At the debate, Romney was successfully able to “re-set” his campaign narrative after two or three weeks of troubles.
And if there’s one thing the media in the USA doesn’t like is a stale narrative. Robert Wright from The Atlantic Magazine wrote:
The essential property of the new narrative is that it inject new drama into the race, which means it has to be in some sense pro-Romney. This can in turn mean finding previously unappreciated assets in Romney or his campaign, previously undetected vulnerabilities in the Obama campaign, etc. The big question is whether the new narrative then becomes self-fulfilling, altering the focus of coverage in a way that actually increases Romney’s chances of a victory. And that depends on the narrative’s exact ingredients.
The new narrative, said Wright, will likely be:
- Romney has a previously undiscovered sense of humor!
- Sudden and unexpected foreign policy switcheroo!
- Suddenly it’s Obama who seems off balance and gaffe-prone!
- Romney surprisingly good in presidential debates!
I think we’ve seen at least two of these three — the sense of humour, the “surprising good debater” and probably an “off-balance Obama” (although its mainly being said that Obama was “flat” last night).
There were a few things that stuck out for me last night.
Firstly, Romney’s carefully scripted use of the term “trickle-down government” to replace, presumably, the well-worn “big government” bogey. I predict that we will see this term used in Australia soon if it catches on in the USA. It is a clever term that speaks directly to the Tea Party, small-government types. It’s a “magic word” (we would call it a dog whistle in Australia). To progressives, it’s meaningless.
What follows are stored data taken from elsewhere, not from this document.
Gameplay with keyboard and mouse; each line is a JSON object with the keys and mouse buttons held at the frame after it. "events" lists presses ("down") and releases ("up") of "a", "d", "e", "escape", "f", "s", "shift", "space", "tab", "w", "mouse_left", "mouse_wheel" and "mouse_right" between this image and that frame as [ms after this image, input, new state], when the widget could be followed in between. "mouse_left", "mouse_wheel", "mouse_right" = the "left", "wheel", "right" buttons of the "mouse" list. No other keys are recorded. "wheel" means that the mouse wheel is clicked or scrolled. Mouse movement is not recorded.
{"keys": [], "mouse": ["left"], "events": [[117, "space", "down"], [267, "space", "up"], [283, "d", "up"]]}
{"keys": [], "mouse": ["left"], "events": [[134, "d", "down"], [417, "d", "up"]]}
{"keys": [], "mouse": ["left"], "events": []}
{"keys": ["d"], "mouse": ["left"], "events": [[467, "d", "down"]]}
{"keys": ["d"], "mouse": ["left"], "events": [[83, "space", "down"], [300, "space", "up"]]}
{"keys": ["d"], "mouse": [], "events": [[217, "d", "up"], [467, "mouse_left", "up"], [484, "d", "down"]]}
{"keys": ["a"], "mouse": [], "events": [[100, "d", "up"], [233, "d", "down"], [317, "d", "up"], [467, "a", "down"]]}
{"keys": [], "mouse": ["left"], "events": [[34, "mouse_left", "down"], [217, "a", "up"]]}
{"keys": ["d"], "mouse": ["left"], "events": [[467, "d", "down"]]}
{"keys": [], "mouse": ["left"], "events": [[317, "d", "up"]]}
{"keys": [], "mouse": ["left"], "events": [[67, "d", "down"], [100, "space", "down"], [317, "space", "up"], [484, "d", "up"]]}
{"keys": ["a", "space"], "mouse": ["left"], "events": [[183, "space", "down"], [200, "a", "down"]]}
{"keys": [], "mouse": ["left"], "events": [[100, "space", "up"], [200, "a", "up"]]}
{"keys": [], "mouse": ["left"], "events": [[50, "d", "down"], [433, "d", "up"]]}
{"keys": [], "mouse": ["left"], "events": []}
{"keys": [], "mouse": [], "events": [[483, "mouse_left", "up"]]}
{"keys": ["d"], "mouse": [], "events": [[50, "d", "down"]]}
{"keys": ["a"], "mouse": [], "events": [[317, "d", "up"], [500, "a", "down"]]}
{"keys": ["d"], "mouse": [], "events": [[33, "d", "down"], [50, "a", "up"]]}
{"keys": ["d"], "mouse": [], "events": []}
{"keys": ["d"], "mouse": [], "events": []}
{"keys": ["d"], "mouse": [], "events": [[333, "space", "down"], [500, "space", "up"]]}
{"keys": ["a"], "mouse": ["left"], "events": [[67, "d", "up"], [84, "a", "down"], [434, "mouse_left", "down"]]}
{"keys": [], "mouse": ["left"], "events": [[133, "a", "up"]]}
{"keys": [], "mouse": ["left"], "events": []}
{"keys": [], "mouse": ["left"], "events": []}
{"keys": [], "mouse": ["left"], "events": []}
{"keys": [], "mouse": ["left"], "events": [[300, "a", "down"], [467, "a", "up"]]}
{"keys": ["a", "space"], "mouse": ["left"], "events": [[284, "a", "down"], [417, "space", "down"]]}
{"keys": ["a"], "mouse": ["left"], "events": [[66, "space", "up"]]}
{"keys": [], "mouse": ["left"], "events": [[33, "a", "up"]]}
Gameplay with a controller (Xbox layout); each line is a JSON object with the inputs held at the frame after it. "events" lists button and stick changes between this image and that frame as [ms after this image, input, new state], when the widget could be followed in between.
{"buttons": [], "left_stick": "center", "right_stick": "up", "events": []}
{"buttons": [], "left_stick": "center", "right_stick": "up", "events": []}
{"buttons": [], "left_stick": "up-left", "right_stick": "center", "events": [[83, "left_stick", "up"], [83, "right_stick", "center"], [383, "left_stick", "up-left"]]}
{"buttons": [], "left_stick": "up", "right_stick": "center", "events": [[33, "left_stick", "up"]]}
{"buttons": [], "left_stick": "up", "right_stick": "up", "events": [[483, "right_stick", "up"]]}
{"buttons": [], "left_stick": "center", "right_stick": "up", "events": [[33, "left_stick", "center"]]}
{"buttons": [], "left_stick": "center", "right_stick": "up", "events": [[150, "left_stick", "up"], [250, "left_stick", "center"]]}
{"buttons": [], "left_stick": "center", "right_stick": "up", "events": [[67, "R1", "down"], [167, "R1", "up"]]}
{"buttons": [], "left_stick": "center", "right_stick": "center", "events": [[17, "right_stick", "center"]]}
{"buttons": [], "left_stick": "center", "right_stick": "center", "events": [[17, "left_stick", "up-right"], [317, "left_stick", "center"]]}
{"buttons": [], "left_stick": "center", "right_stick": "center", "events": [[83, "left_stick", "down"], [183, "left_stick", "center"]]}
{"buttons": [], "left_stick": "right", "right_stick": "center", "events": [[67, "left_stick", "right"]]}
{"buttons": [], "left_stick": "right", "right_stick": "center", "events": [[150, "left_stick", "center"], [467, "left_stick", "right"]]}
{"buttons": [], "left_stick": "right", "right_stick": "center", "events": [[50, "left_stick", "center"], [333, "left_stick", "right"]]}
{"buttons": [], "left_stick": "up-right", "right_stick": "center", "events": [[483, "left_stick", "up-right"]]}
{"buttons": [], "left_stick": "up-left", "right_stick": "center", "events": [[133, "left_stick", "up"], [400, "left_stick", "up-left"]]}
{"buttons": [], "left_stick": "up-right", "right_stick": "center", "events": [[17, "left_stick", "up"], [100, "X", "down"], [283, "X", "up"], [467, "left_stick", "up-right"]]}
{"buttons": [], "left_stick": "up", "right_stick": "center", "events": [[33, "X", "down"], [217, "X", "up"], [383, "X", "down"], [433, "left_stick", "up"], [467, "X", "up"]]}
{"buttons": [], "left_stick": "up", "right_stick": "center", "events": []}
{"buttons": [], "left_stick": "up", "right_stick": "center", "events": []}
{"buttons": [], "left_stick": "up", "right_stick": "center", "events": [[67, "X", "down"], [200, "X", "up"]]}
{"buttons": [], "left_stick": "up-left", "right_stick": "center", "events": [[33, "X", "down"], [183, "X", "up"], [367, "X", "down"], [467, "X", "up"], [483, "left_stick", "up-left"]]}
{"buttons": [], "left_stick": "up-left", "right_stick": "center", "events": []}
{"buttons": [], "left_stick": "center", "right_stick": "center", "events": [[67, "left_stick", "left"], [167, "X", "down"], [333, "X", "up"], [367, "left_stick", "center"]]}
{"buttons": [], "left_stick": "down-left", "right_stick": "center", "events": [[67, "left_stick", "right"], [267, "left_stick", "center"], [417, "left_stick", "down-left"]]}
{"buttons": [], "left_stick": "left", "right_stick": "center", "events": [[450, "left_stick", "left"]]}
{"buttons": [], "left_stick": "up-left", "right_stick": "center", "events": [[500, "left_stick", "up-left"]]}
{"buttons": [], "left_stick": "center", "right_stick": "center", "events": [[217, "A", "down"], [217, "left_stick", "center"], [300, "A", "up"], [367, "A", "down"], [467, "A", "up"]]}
Secondly, Obama really missed some opportunities to rebut or drive home some of the lies and falsehoods that Romney spouted. This was the biggest story amongst progressives. There is a palpable disappointment that Obama wasn’t more on the front foot.
I’ve been asked by people in Australia whether the debates matter.
They do. Because they drive the media reporting. Romney hasn’t been able to break out of a vicious cycle for two or three weeks after his 47% video. This became self-reinforcing. Now he’s been able to re-set the media debate — and this means two things:
- It will enthuse his supporters, who may become more active now they have a renewed hope that he can win.
- It may dampen the enthusiasm of Obama supporters.
The enthusiasm is crucial in US elections because voting is voluntary. Without engagement, interest or “momentum”, lots of supporters may simply stay home.
What this debate shows is that the election is far from over, and people who thought — like many in Australia or at the Tech for Obama event — that it was smooth sailing for Obama for the next month, this debate should be a wakeup call.